▸ Assignment A
In the pasta recipe, rewrite the paragraph that begins "Cook macaroni according to" as a short list of steps, keeping all of its instructions.
▸ Assignment B
Answer these questions from the pasta recipe, one line each:
(i) How many plum tomatoes are called for, and how are they cut?
(ii) Into what size pieces is the chicken cut?
(iii) For how long is the chicken stir-fried?
▸ Assignment C
Carry on the pasta recipe from its final sentence.
--- Source passage Enclosed Below ---
4 ounces packaged dried corkscrew
macaroni ( about 1 cup)
8 ounces skinless, boneless
chicken breasts
Nonstick spray coating
1/8 tsp salt
1/8 tsp pepper
4 plum tomatoes, halved
lengthwise and sliced
1 small zucchini and or/
yellow summer squash, halved lengthwise, sliced
1/4 cup sliced green onions
2/3 cup reduced-calorie
or fat-free clear Italian salad dressing
1/4 cup snipped fresh basil
Cook macaroni according to
package directions, except omit any oil and use
1/4 tsp salt. Drain pasta.
Rinse with cold water. Drain.
Rinse chicken; pat dry with
paper towels. Cut chicken into 1-inch
pieces. Spray an unheated
large skillet with nonstick coating.
Preheat over medium-high
heat. Add the chicken and stir fry for
3-4 minutes or till chicken
is no longer pink.
--- End of Enclosed Source passage ---
--- Exercise data Enclosed Below ---
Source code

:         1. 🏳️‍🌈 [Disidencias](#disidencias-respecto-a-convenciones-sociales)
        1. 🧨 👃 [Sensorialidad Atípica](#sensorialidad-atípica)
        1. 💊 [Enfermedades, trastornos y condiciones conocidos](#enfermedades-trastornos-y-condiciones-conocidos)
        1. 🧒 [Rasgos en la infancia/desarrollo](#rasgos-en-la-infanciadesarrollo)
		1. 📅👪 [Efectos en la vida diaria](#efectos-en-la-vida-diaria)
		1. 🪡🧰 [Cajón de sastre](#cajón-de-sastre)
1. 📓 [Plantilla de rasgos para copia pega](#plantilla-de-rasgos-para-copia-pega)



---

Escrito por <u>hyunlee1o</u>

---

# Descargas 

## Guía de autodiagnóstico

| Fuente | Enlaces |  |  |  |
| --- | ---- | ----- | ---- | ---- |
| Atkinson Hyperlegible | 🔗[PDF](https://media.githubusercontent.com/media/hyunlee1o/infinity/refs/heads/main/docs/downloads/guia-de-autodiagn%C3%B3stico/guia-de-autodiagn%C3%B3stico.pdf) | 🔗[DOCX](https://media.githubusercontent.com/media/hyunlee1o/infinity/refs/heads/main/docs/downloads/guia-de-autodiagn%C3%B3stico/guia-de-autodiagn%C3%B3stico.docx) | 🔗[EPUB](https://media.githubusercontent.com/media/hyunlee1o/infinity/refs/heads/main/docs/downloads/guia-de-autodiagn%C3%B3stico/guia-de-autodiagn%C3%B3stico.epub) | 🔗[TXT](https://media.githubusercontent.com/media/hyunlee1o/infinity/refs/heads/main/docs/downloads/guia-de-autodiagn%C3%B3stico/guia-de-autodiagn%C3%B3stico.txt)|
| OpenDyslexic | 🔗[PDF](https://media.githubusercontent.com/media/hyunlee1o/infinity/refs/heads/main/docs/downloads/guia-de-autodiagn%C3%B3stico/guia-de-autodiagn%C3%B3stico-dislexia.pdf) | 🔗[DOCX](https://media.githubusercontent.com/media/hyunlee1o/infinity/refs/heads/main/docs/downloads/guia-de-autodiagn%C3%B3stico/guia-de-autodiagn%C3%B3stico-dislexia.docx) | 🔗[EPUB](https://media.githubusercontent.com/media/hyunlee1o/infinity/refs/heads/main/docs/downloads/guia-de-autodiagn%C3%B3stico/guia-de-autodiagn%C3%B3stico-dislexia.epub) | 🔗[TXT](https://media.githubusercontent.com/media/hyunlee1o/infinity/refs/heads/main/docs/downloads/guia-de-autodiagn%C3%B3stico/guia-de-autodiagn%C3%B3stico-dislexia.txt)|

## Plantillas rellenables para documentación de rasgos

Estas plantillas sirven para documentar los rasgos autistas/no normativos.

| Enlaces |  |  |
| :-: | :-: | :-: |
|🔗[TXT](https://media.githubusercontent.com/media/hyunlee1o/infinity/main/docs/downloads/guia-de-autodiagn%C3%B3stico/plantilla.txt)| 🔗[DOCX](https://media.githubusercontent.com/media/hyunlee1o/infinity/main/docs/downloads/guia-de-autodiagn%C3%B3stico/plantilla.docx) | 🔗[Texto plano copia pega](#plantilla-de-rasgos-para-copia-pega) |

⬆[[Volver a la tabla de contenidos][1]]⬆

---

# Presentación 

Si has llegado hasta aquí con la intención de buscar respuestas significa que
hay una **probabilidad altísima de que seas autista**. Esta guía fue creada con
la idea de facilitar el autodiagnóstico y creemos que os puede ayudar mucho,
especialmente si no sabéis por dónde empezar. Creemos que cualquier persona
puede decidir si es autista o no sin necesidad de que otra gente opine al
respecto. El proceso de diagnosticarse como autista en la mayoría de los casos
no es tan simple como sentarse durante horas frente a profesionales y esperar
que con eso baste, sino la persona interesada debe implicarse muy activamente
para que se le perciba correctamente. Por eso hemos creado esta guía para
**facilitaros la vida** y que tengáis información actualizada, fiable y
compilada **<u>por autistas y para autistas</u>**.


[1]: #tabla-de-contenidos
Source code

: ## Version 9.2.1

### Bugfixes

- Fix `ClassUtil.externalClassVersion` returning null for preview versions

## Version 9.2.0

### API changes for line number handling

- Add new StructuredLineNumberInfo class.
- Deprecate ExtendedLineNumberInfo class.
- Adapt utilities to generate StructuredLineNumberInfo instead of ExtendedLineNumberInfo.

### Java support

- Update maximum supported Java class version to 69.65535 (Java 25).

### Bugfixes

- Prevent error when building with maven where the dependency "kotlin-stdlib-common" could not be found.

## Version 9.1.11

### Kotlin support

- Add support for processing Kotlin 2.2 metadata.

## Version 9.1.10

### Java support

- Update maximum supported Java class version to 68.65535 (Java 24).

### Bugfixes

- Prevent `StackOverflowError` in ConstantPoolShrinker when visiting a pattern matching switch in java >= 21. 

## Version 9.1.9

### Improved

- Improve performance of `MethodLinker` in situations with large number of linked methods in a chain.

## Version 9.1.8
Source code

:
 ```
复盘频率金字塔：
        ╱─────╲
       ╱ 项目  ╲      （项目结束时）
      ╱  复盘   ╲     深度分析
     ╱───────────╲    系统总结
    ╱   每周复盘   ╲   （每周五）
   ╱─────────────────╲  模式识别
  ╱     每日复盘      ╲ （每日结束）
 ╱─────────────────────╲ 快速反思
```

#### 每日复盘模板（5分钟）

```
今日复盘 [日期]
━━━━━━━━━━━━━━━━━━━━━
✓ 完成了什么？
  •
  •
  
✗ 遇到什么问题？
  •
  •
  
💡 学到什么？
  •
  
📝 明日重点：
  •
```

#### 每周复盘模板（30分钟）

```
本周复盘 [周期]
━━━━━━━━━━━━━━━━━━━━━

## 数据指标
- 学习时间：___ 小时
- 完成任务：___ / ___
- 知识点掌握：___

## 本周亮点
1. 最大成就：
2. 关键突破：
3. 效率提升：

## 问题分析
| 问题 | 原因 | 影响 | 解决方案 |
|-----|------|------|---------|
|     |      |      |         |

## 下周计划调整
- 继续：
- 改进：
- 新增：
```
--- End of Enclosed Exercise data ---
▸ Answer space A
- Cook the macaroni following the package directions, leaving out any oil and using 1/4 tsp salt.
- Drain the pasta.
- Rinse it with cold water, then drain again.

▸ Answer space B
(i) Four, halved lengthwise and sliced.
(ii) 1-inch pieces.
(iii) 3–4 minutes, or until the chicken is no longer pink.

▸ Answer space C
Sprinkle with the salt and
pepper. Remove chicken from heat.
In a large bowl, toss together
cooked macaroni, chicken, tomatoes, zucchini,
and green onions. Drizzle
with salad dressing. Sprinkle with basil. Toss
to coat. Cover and refrigerate
at least 2 hours or up to 6 hours.
Toss before serving. Makes
6 servings.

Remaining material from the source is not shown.